What began as a calling to educate her fellow church parishioners on a topic near to her heart, evolved into a two-day resident workshop on diversity, equity, and inclusion (DEI) led by Friendship Village Tempe resident, Rosemary James. Last week, James used her personal experiences and skills as an educator to share this same diversity training with nearly 50 LCS employee leaders during the company’s August Leadership Conference held at the corporate headquarters in Des Moines, Iowa.

“I’m an educator who wrote content, developed and conducted workshops for much of my career,” James said. “So, I put all of those skills to work again, but in the area of racism, racial justice, and equality.”

Growing up in the South during the 40s and 50s, the topic of diversity is much more than a workshop for James.

“I grew up in Louisiana in Jim Crow South. Just the word ‘Jim Crow’ probably paints a picture for people,” James said. “So, all my life I have been dealing with trying to bring about equality for myself and for other people.”

James moved to Arizona with her husband in 1965 where they both pursued degrees at Arizona State University and raised two sons. James had a successful career developing educational content and facilitating workshops for educators to learn the curriculum. Following her husband’s death nine years ago, James felt compelled to dust off her skills to help fellow parishioners, residents, and now LCS employees tackle difficult diversity, equality, and inclusion topics.

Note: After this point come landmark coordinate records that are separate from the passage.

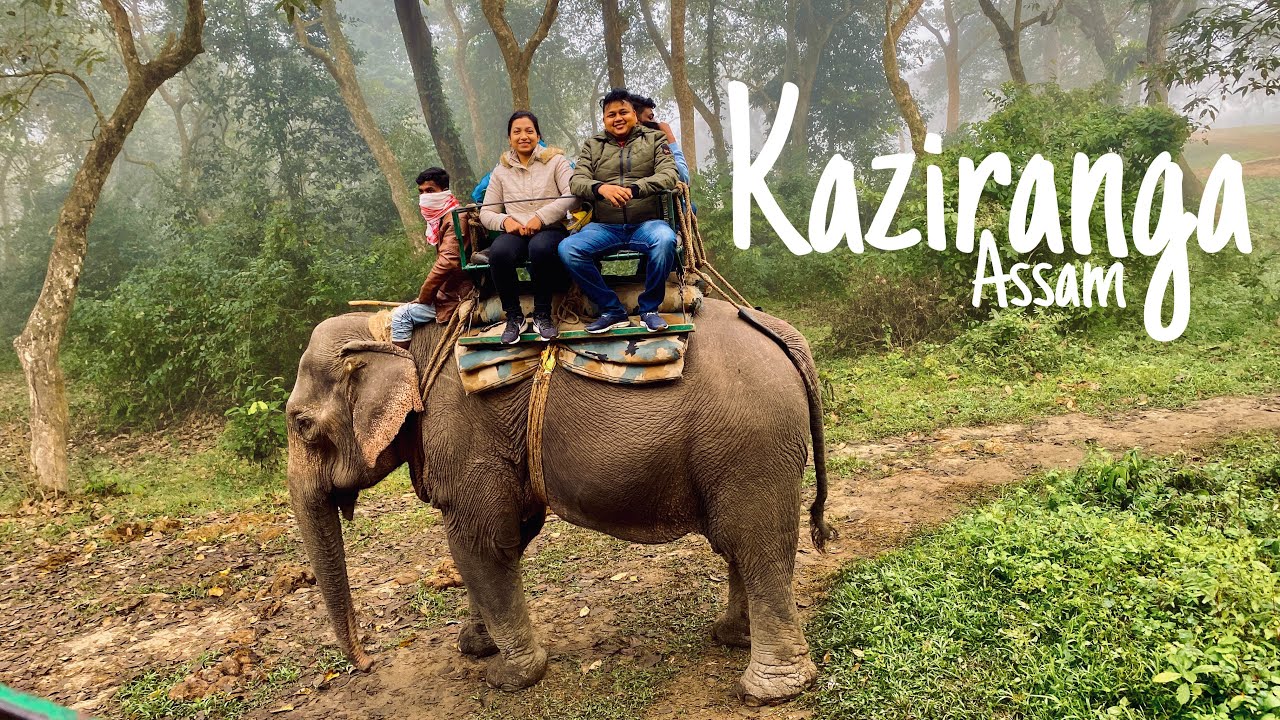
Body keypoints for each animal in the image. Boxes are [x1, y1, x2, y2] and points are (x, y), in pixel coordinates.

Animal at [284, 298, 834, 704]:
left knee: (757, 546)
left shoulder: (465, 434)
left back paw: (768, 691)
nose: (366, 662)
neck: (394, 338)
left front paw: (507, 678)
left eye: (301, 423)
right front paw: (475, 647)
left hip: (752, 444)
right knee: (739, 545)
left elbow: (481, 543)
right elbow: (510, 534)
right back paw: (731, 637)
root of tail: (783, 336)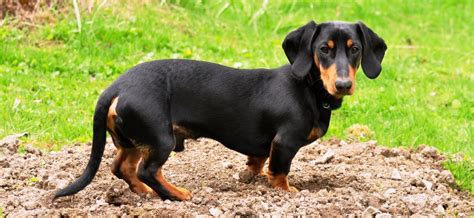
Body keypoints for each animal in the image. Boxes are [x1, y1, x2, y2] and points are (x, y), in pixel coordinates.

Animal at [54, 20, 386, 201]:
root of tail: (117, 86)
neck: (307, 87)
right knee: (147, 170)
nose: (343, 85)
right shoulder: (285, 142)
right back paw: (177, 194)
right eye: (323, 49)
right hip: (160, 137)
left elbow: (257, 160)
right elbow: (279, 171)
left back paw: (146, 193)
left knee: (121, 167)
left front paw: (249, 177)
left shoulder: (264, 146)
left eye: (355, 49)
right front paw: (286, 192)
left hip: (133, 139)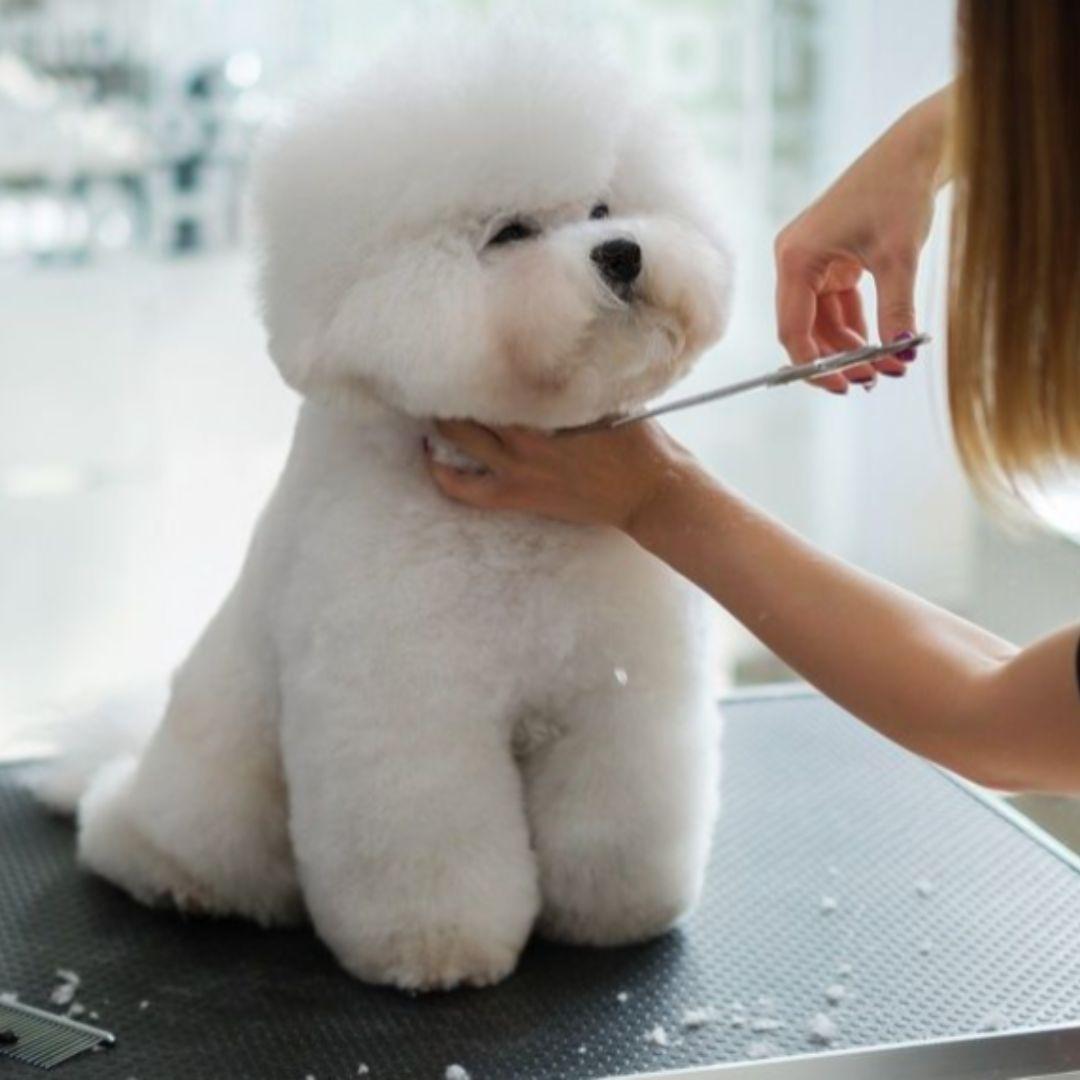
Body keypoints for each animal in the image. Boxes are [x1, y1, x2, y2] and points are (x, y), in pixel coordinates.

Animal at [35, 16, 734, 989]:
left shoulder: (619, 696)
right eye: (510, 233)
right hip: (213, 800)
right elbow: (427, 845)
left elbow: (617, 819)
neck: (517, 534)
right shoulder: (406, 712)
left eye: (604, 208)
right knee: (131, 836)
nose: (624, 253)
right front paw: (435, 949)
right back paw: (171, 875)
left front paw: (616, 916)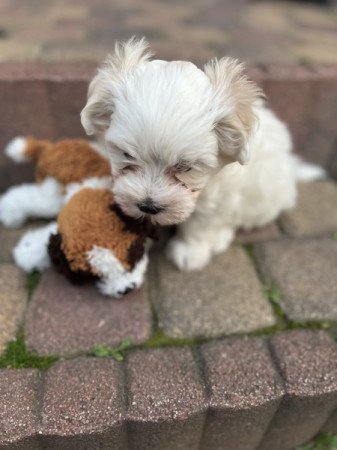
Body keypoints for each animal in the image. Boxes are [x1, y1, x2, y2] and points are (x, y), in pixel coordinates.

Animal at [80, 37, 322, 270]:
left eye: (185, 166)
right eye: (127, 155)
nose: (148, 206)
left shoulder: (219, 194)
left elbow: (202, 223)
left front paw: (190, 252)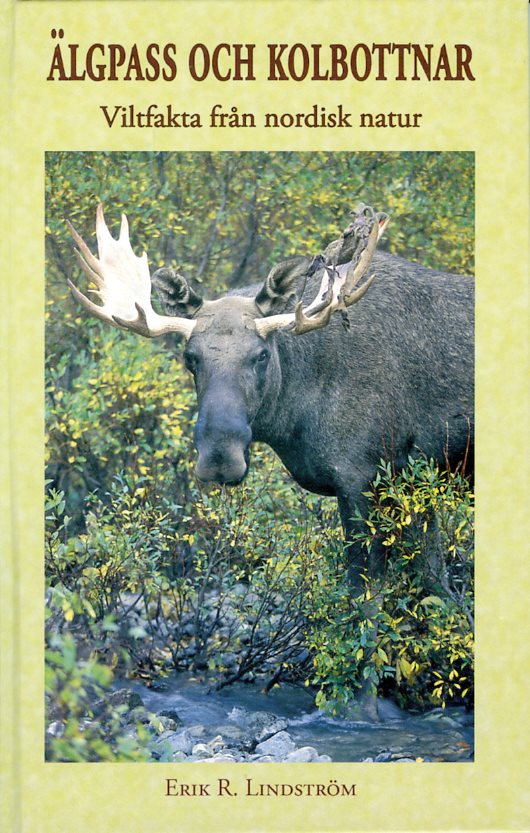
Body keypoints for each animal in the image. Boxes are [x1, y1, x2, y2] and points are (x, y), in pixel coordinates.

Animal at [67, 204, 474, 596]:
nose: (220, 458)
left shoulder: (361, 476)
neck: (296, 421)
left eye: (261, 354)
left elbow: (367, 597)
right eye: (190, 357)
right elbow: (435, 583)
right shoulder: (411, 483)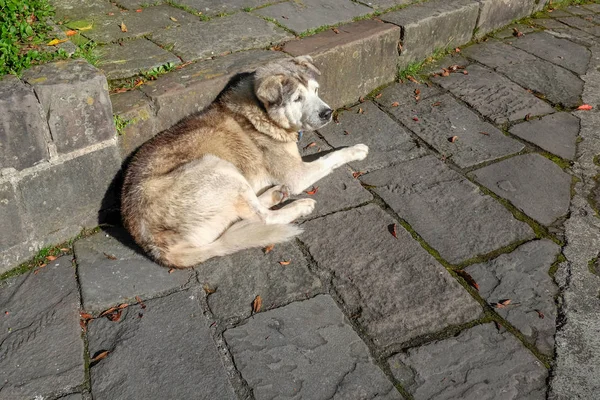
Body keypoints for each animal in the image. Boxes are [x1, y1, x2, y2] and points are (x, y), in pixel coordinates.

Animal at [120, 55, 368, 268]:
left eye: (315, 90)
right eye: (298, 98)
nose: (327, 112)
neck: (262, 113)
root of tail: (158, 248)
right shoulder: (297, 174)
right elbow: (331, 156)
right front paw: (356, 150)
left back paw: (276, 193)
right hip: (215, 166)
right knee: (264, 218)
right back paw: (299, 205)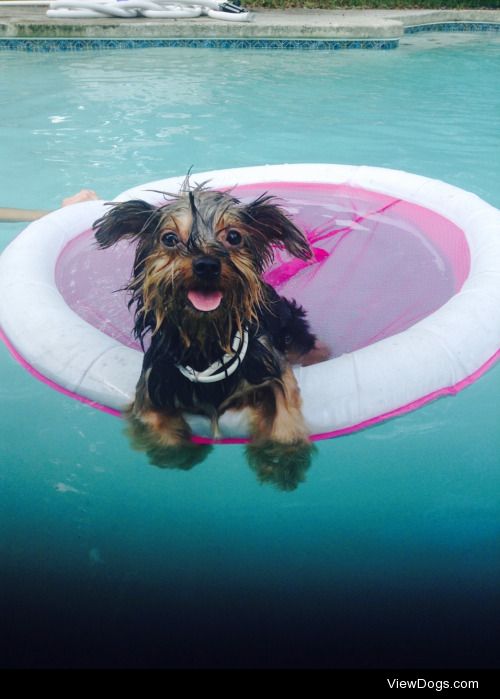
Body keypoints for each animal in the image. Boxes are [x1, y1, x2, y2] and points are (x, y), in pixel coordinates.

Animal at [94, 186, 328, 492]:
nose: (206, 264)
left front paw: (282, 457)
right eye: (169, 239)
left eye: (233, 236)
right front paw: (177, 452)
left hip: (289, 324)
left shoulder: (270, 367)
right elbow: (153, 422)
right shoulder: (151, 386)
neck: (205, 338)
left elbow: (283, 403)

“Through my church, I wrote content and designed workshops dedicated to diversity and inclusion, and it was successful,” James said. “It began to change the culture of our congregation, so I thought I would bring that to Friendship Village Tempe.”

James completed two resident workshops for the community and has a waiting list for a third workshop. She’s even working with the community’s leadership team to adapt the training for employees.

“People here have been willing to put themselves in an uncomfortable position, and to experience and learn how they can be more proactive at interrupting racism when they experience it in their lives,” James said.

In June, James was one of 12 residents featured in an LCS short film, which was created to commemorate more than 50 years of serving seniors by showing senior living through the eyes of residents. Her passion for diversity education shared in the film caught the eye of Annette Jorden, the director of talent development for LCS.

In preparation for the LCS August Leadership Conference, Jorden reached out to James to collaborate on a one-of-a-kind workshop for this event. Titled ‘DEI: Addressing the Uncomfortable,’ the workshop asked attendees to consider 14 real-life scenarios with two goals in mind: First, get comfortable with the uncomfortable, and second, help attendees understand that responses needed to be authentic to work.

“We wanted to encourage people to consider changing how they think and what they choose to say,” Jorden said. “It takes an extra special effort to say something in these difficult situations, so whatever you say needs to come from you even if it’s as simple as stating ‘what you just said made me feel uncomfortable.’”

“Rosemary James is a true delight and treasure to work with,” Jorden said. “Facilitating the diversity, equality, and inclusion session during the leadership conference offered additional insights on this very timely topic and also fostered the opportunity for a life-long friendship with Rosemary. I look forward to working with her on future projects.”